You pick up whiffs of it on the discussion threads, in the blog posts and
talks. It expresses itself, with the weary arrogance of the guy who fixes your
coffee, as a contempt for engineering as hopelessly mechanical. The answers
are robotic and don't take humans into account, the implication goes, or at
least the route to them doesn't. Public policy ought to be left to the people
who know how to get things done: the political science graduates and liberal
arts thinkers.

You can understand these feelings, to a certain extent. 'Idea people' deal
with people and their imprecise measurements. Authors must look intelligent
when pushing bullshit theories. The bailout is either great or not; the
country either stands up or it doesn't. Neither matters unless the argument is
well written. The endless technical muddle of public life is going to seem
despicable to people who are used to pursuing their ends talking about their
feelings.

But society isn't a drum circle. Its parts are people, who need struts and
circuits. That is why a STEM education is far more useful to the policymaker
(and by extension, the citizen) than a liberal arts one.

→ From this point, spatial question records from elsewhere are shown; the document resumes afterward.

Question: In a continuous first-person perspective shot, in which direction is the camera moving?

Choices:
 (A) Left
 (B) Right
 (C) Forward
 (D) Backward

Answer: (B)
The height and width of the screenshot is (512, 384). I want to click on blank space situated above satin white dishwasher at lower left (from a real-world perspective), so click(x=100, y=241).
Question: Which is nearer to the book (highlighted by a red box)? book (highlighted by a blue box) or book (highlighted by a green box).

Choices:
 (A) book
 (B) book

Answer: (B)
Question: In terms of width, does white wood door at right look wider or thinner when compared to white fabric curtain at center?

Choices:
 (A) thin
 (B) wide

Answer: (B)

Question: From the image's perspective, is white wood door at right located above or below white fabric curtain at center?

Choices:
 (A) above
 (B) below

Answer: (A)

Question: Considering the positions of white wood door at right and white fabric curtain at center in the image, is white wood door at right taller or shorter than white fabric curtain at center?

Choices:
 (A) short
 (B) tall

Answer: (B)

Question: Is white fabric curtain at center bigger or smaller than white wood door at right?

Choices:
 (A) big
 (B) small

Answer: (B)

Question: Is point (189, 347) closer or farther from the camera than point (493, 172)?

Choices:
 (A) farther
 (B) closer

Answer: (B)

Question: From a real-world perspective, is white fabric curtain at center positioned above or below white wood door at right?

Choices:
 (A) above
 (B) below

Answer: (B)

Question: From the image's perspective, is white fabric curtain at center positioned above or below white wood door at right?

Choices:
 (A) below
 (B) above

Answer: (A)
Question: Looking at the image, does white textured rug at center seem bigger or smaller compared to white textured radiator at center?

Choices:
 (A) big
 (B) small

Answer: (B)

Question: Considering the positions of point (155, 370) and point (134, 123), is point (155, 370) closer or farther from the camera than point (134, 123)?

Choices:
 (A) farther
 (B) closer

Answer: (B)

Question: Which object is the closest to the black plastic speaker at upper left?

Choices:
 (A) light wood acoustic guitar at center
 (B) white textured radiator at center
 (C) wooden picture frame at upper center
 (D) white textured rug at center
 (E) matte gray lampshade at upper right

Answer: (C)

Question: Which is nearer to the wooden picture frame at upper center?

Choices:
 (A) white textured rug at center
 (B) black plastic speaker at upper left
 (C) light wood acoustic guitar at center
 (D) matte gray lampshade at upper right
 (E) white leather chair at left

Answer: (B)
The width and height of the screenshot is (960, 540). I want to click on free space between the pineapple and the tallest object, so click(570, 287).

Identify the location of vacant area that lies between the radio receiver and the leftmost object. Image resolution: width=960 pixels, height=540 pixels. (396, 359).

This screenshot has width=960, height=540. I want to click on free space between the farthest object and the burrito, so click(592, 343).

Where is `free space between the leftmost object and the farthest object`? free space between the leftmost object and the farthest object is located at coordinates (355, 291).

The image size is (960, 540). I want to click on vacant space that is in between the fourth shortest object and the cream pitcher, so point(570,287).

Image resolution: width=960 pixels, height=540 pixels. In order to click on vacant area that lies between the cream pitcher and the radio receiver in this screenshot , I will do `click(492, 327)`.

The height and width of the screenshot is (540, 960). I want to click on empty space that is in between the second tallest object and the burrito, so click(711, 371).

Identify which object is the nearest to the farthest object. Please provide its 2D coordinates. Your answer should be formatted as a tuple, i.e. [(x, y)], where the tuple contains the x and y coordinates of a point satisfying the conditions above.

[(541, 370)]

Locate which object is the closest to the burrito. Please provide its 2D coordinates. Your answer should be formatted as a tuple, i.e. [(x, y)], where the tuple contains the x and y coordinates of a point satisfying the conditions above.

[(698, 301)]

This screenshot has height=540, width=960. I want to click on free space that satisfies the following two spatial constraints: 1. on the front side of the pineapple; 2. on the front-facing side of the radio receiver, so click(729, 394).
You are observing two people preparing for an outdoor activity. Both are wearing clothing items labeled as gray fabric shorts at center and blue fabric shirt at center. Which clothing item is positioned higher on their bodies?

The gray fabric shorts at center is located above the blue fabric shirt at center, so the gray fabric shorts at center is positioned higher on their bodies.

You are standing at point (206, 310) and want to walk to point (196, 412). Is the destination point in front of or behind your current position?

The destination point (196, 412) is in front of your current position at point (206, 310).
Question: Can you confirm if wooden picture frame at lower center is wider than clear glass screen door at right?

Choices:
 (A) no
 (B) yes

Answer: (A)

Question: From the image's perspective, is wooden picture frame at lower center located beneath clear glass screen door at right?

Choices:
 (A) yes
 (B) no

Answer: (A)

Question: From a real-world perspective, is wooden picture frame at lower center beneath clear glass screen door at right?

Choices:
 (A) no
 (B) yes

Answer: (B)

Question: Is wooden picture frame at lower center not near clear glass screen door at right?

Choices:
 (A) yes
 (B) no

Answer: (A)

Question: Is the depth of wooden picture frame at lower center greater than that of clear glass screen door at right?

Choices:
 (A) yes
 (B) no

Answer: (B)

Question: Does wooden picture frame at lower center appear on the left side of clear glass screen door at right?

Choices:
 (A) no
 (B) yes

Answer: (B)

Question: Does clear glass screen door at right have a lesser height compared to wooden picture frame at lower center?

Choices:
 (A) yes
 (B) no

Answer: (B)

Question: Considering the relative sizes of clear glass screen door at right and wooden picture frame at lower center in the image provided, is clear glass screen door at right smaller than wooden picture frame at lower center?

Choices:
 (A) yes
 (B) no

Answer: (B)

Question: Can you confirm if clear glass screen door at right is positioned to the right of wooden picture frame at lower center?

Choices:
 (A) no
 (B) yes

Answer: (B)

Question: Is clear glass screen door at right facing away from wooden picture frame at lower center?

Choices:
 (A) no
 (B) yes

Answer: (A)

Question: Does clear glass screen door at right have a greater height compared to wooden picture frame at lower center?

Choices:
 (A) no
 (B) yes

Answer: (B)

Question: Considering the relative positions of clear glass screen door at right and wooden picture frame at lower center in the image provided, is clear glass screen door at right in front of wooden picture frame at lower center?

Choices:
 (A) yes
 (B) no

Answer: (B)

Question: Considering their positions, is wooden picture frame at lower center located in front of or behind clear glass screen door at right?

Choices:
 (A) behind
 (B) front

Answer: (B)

Here are some of the
things that the STEM fields, and the habits of alertness that they foster,
will teach you: that when people have different but equally valid perspectives
you shouldn't give them shit for doing engineering; that Truth just means
matching our models of reality, sometimes several values can fit the model,
that does not both make them right; that judgments of value are influenced by
several judgments of fact in our brains, factors like priming, cognitive
biases and learned behaviors affect every decision you make; that society will
never be a smoothly functioning machine, but proper use of our tools and
technology can help.

Blog posts arguing cute but nevertheless wrong all-compassing theories of the
world, which appeal to the kind of person I’m talking about, and which are
usually far more fiction than science—that is, the human complexity of
science—tends to give them bad numbers upholding theories that are way too
orderly to be plausible as manifestations of human nature. Perhaps that is why
our political discussions often involve the same, tired wrong arguments. We
either go Keynes, Hayek, or are replaced by socialists. Not for nothing does
the idea of the silver bullet remain the central figure of the liberal arts
imagination.

I've never written a post critiquing the idea that we are heading towards a
multiplanetary civilization. I have no idea if it's possible or not, and I
know enough not to make predictions that far out into the future. It is
characteristic of the liberal arts mentality—whose representatives are so
often biased enough to throw around statements like 'adolescent of spirit if
not of age', to suppose that our fundamental problems are unresolvable. The
thinker believes himself possessed of superior wisdom. In fact, he has no
expertise. Wisdom is not to be found in an essay; its formula is experience
plus reflection. Engineering is the management of human affairs, the never-
ending calibration of interests, vanities, and corruptions. It depends on
knowing, how things work, and how people do to build a better world.